Birch Trees in Sunlight
Morri Creech
April 2010

Though the clear morning stood
         composed—cloud, dew, and leaf,
the whole shimmering wood—
         now it all seems past belief.

We know what happened. How
         a man came with his camera
to take these stills of bough
         and branch. The old chimera

of harder days had gone
         underground.
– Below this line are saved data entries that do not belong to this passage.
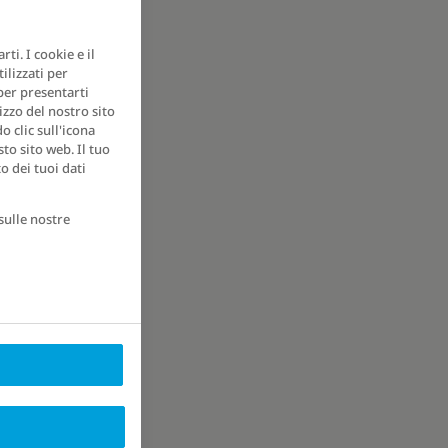
ti. I cookie e il
ilizzati per
 per presentarti
izzo del nostro sito
 clic sull'icona
to sito web. Il tuo
o dei tuoi dati
sulle nostre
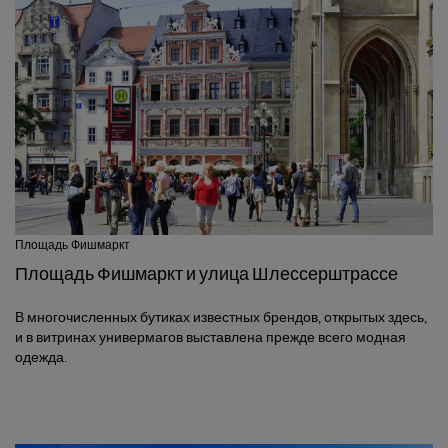
Площадь Фишмаркт
Площадь Фишмаркт и улица Шлессерштрассе
В многочисленных бутиках известных брендов, открытых здесь,
и в витринах универмагов выставлена прежде всего модная
одежда.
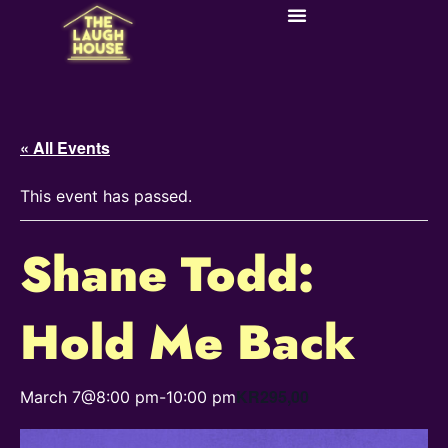
« All Events
This event has passed.
Shane Todd:
Hold Me Back
KR295,00
March 7@8:00 pm
-
10:00 pm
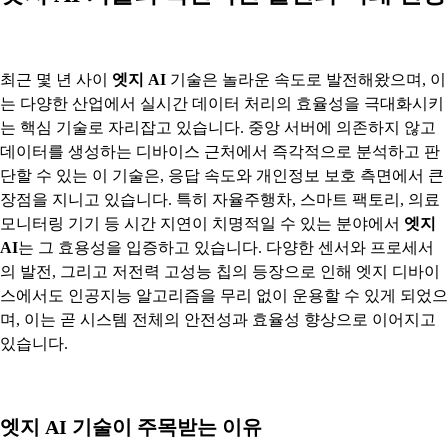
최근 몇 년 사이
엣지 AI
기술은 놀라운 속도로 발전해왔으며, 이
는 다양한 산업에서 실시간 데이터 처리의 효율성을 극대화시키
는 핵심 기술로 자리잡고 있습니다. 중앙 서버에 의존하지 않고
데이터를 생성하는 디바이스 근처에서 즉각적으로 분석하고 판
단할 수 있는 이 기술은, 응답 속도와 개인정보 보호 측면에서 큰
장점을 지니고 있습니다. 특히 자율주행차, 스마트 팩토리, 의료
모니터링 기기 등 시간 지연이 치명적일 수 있는 분야에서
엣지
AI
는 그 효용성을 입증하고 있습니다. 다양한 센서와 프로세서
의 발전, 그리고 저전력 고성능 칩의 등장으로 인해 엣지 디바이
스에서도 인공지능 알고리즘을 무리 없이 운용할 수 있게 되었으
며, 이는 곧 시스템 전체의 안전성과 효율성 향상으로 이어지고
있습니다.
엣지 AI 기술이 주목받는 이유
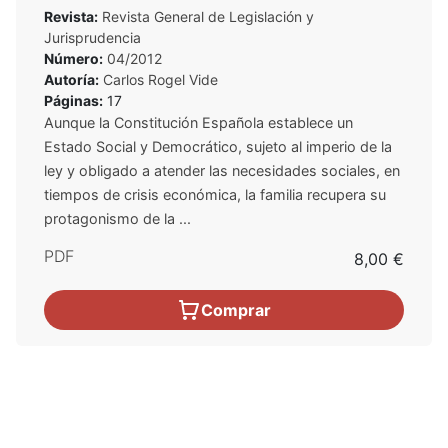
Revista:
Revista General de Legislación y
Jurisprudencia
Número:
04/2012
Autoría:
Carlos Rogel Vide
Páginas:
17
Aunque la Constitución Española establece un
Estado Social y Democrático, sujeto al imperio de la
ley y obligado a atender las necesidades sociales, en
tiempos de crisis económica, la familia recupera su
protagonismo de la ...
PDF
8,00 €
Comprar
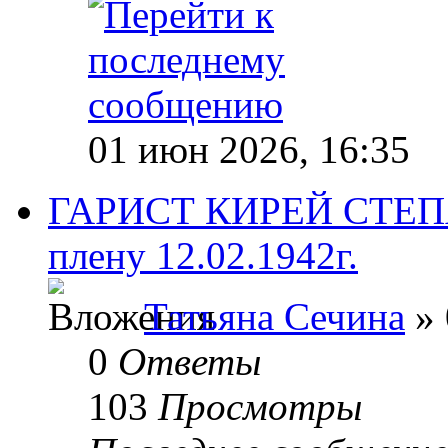
01 июн 2026, 16:35
ГАРИСТ КИРЕЙ СТЕПА
плену 12.02.1942г.
Татьяна Сечина
» 
0
Ответы
103
Просмотры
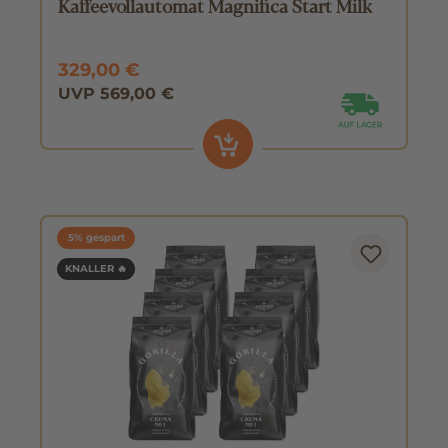
Kaffeevollautomat Magnifica Start Milk
329,00 €
UVP 569,00 €
5% gespart
KNALLER 🔥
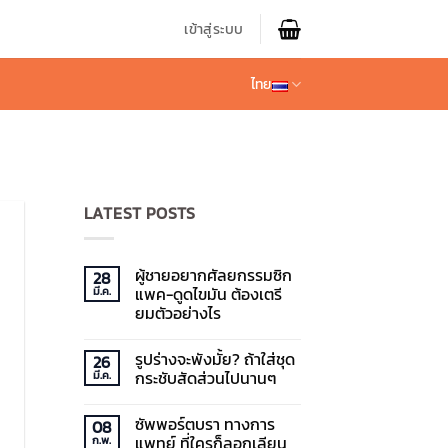
เข้าสู่ระบบ
ไทย
LATEST POSTS
ผู้ชายอยากศัลยกรรมซิก
28
แพค-ดูดไขมัน ต้องเตรี
มี.ค.
ยมตัวอย่างไร
ไม่มี
ความ
รูปร่างจะพังมั้ย? ถ้าใส่ชุด
26
เห็น
บน
กระชับสัดส่วนไปนานๆ
มี.ค.
ผู้ชาย
อยาก
ไม่มี
ศัลยกรรม
ความ
ซัพพอร์ตบรา ทางการ
08
ซิก
เห็น
แพค-
บน
แพทย์ ที่ใครก็ลอกเลียน
ก.พ.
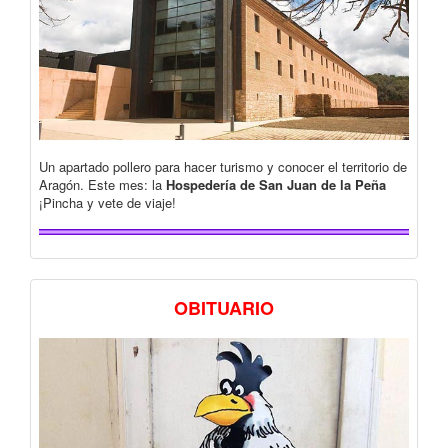
Un apartado pollero para hacer turismo y conocer el territorio de
Aragón. Este mes: la
Hospedería de San Juan de la Peña
¡Pincha y vete de viaje!
OBITUARIO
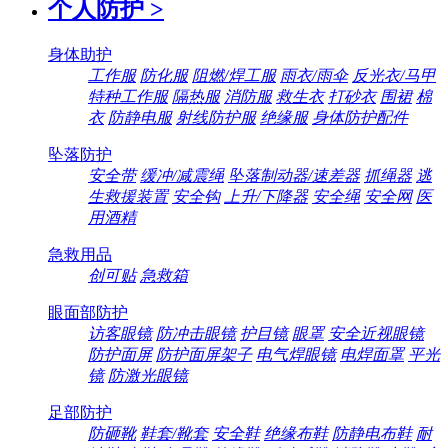
个人防护
>
身体助护
工作服
防化服
阻燃/焊工服
雨衣/雨伞
反光衣/马甲
特种工作服
隔热服
消防服
救生衣
打砂衣
围裙
棉
衣
防静电服
射线防护服
绝缘服
身体防护配件
坠落防护
安全带
缓冲/减震绳
坠落制动器/速差器
抓绳器
逃
生救援装置
安全钩
上升/下降器
安全绳
安全网
医
用酒精
急救用品
创可贴
急救箱
眼面部防护
访客眼镜
防冲击眼镜
护目镜
眼罩
安全近视眼镜
防护面屏
防护面屏架子
电气焊眼镜
电焊面罩
平光
镜
防激光眼镜
足部防护
防砸靴
鞋套/靴套
安全鞋
绝缘布鞋
防静电布鞋
耐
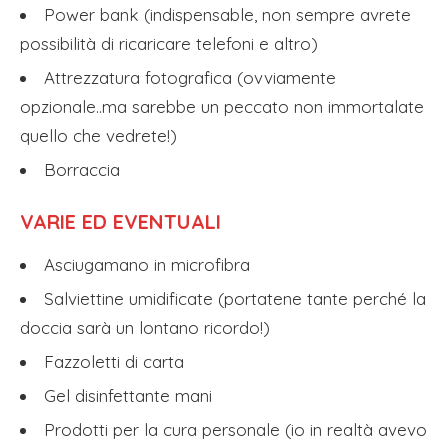
Power bank (indispensable, non sempre avrete
possibilità di ricaricare telefoni e altro)
Attrezzatura fotografica (ovviamente
opzionale..ma sarebbe un peccato non immortalate
quello che vedrete!)
Borraccia
VARIE ED EVENTUALI
Asciugamano in microfibra
Salviettine umidificate (portatene tante perché la
doccia sarà un lontano ricordo!)
Fazzoletti di carta
Gel disinfettante mani
Prodotti per la cura personale (io in realtà avevo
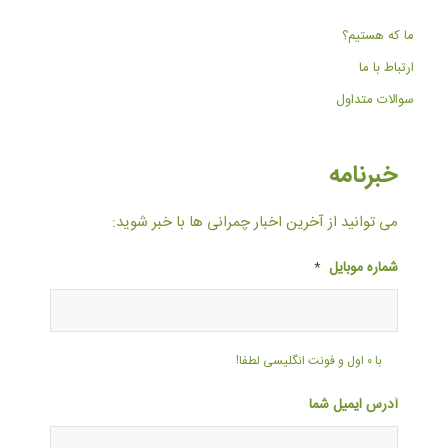
ما که هستیم؟
ارتباط با ما
سوالات متداول
خبرنامه
می توانید از آخرین اخبار چمرانی ها با خبر شوید:
شماره موبایل
*
با ۰ اول و فونت انگلیسی لطفا!
آدرس ایمیل شما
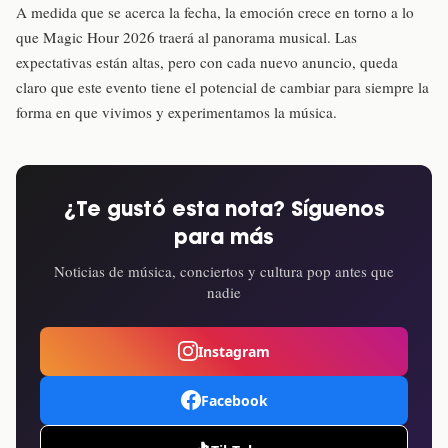
A medida que se acerca la fecha, la emoción crece en torno a lo
que Magic Hour 2026 traerá al panorama musical. Las
expectativas están altas, pero con cada nuevo anuncio, queda
claro que este evento tiene el potencial de cambiar para siempre la
forma en que vivimos y experimentamos la música.
¿Te gustó esta nota? Síguenos
para más
Noticias de música, conciertos y cultura pop antes que
nadie
Instagram
Facebook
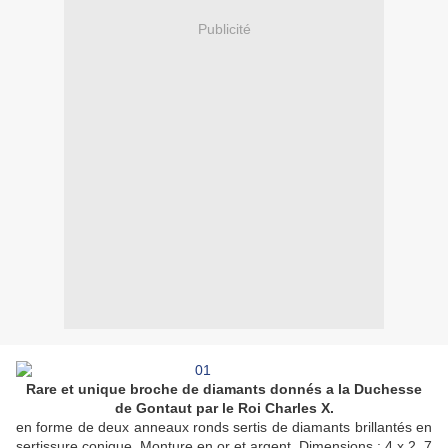
Publicité
Rare et unique broche de diamants donnés a la Duchesse
de Gontaut
par le Roi Charles
X.
en forme de deux anneaux ronds sertis de diamants brillantés en
sertissure conique. Monture en or et argent. Dimensions : 4 x 2, 7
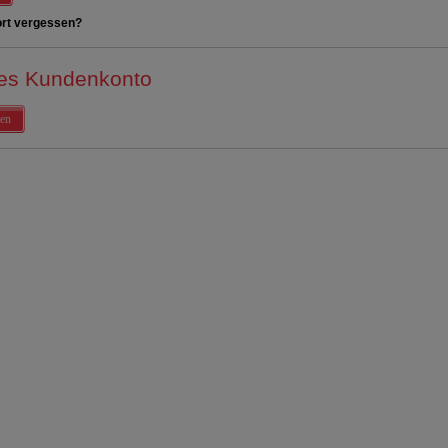
rt vergessen?
es Kundenkonto
en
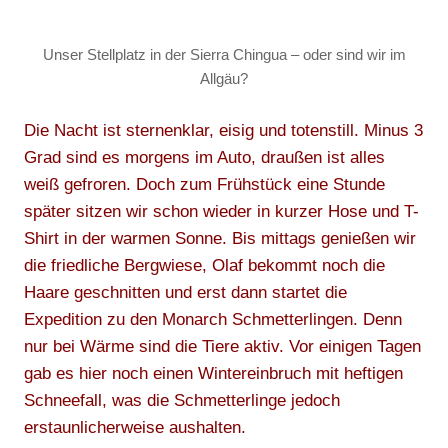
Unser Stellplatz in der Sierra Chingua – oder sind wir im
Allgäu?
Die Nacht ist sternenklar, eisig und totenstill. Minus 3
Grad sind es morgens im Auto, draußen ist alles
weiß gefroren. Doch zum Frühstück eine Stunde
später sitzen wir schon wieder in kurzer Hose und T-
Shirt in der warmen Sonne. Bis mittags genießen wir
die friedliche Bergwiese, Olaf bekommt noch die
Haare geschnitten und erst dann startet die
Expedition zu den Monarch Schmetterlingen. Denn
nur bei Wärme sind die Tiere aktiv. Vor einigen Tagen
gab es hier noch einen Wintereinbruch mit heftigen
Schneefall, was die Schmetterlinge jedoch
erstaunlicherweise aushalten.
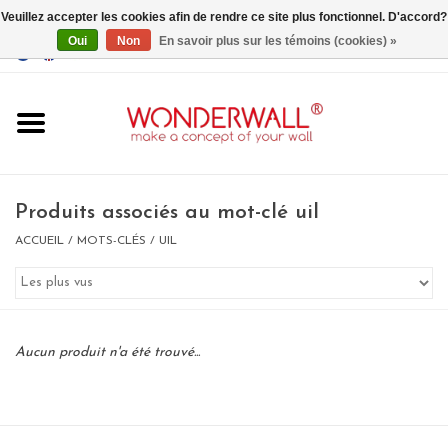
Veuillez accepter les cookies afin de rendre ce site plus fonctionnel. D'accord?
Oui
Non
En savoir plus sur les témoins (cookies) »
EUR
/
GBP
/
USD
0 Articles - €0,00
Accueil
Produits associés au mot-clé uil
ACCUEIL
/
MOTS-CLÉS
/
UIL
Un design personnalisé
BIG SALE , GRAB YOUR
Aucun produit n'a été trouvé...
CHANCE
LIMITED EXCLUSIVES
But what brought
him here was not the dawn
         light, the tall trunks caught

in chiaroscuro, or
         twigs dense as tangled thread.
He’d seen these woods before.
         Now past and present wed

the way, in textbooks, bone
         at one turn of the page
will suddenly have grown
         nerve, muscle, and cartilage—

those intricate details
         obscuring what was there.
How to weigh these in the scales
         —moss, lichen, the pure air—

with what we’ve already seen:
         the fluttering rags, those drawn-
faced children beneath the lean
         birches that earlier dawn?

Just so, the story ends
         laved clean in August sun.
And still the mind contends
         with what can’t be undone:

thick, sun-shot canopies
         billowing overhead;
and, beneath the Polish trees,
         those faces of the dead—

how beauty and brute fact
         here buckle, overlaid
in snapshots, each exact,
         in brilliance and in shade.